Uitdagingen voor methodologie De grote uitdaging voor de methodologie is het kunnen vaststellen van een oorzakelijk verband tussen HRM en bedrijfprestaties. Dat er een verband is, is duidelijk, maar of er ook sprake is van oorzaak en gevolg, dat is veel minder duidelijk. Zo blijkt bijvoorbeeld uit het weinige longitudinale onderzoek dat HRM inderdaad leidt tot betere prestaties, maar deze link is niet langer significant wanneer gecontroleerd wordt voor vroegere prestaties (past performance). Vroegere prestaties blijken een betere voorspeller voor huidige prestaties dan het HR-beleid.
Nog ander onderzoek haalt de vaak gehoorde stelling onderuit dat een hogere jobtevredenheid (aangewakkerd door een goed HR-beleid) leidt tot betere prestaties door te concluderen dat de omgekeerde causale relatie – betere prestaties leiden tot een hogere jobtevredenheid – tot een even valide verklaring leidt.

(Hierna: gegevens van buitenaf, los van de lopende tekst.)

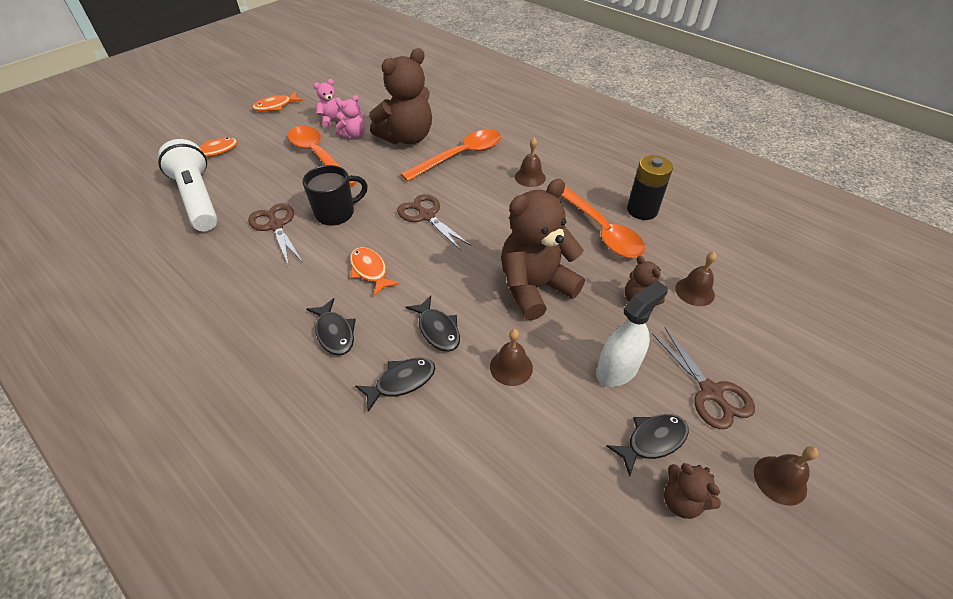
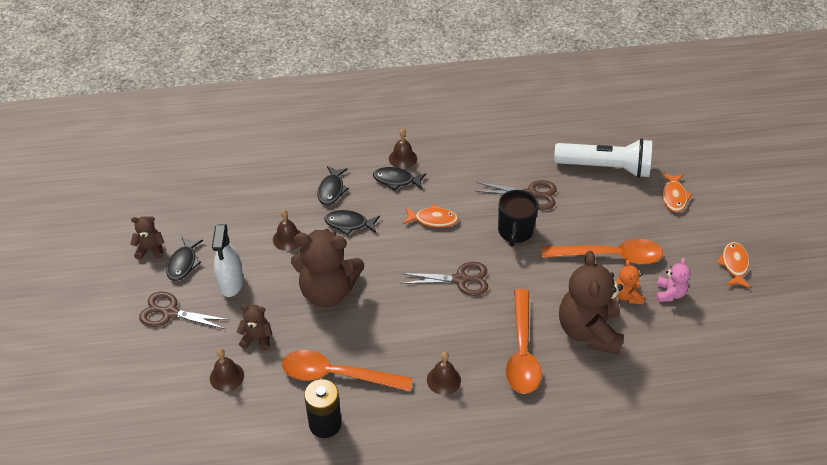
camera: 130 degrees right, 0 degrees up
(354, 135) = (627, 295): pink teddy bear -> orange teddy bear
(535, 288) = (328, 291): brown teddy bear -> brown teddy bear turned 90 degrees clockwise
(780, 480) = (108, 295): brown bell -> brown bell (403, 158)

Er is met andere woorden behoefte aan onderzoek waarbij de impact van HRM wordt geïsoleerd van andere factoren en waarbij rekening wordt gehouden met de timing en implementatiewijze van nieuwe HR/praktijken. Daarbij moet men oog hebben voor de tijd die verstrijkt tussen de voorstelling, implementatie en gevolgen van nieuwe HR-praktijken.
Daarnaast is het erg zinvol om data te verzamelen bij verschillende spelers. Een HR-praktijk kan immers anders worden geïnterpreteerd en geëvalueerd door het management, de HR-afdeling en de werknemers.
De link tussen HRM en prestaties moet tot slot ook breder worden bekeken. Zo zou onderzoek zich ook kunnen richten op de effecten van HRM op de productiviteit van de werknemer en de kwaliteit van de geleverde arbeid en de gevolgen hiervan op verkoop en winst per werknemer.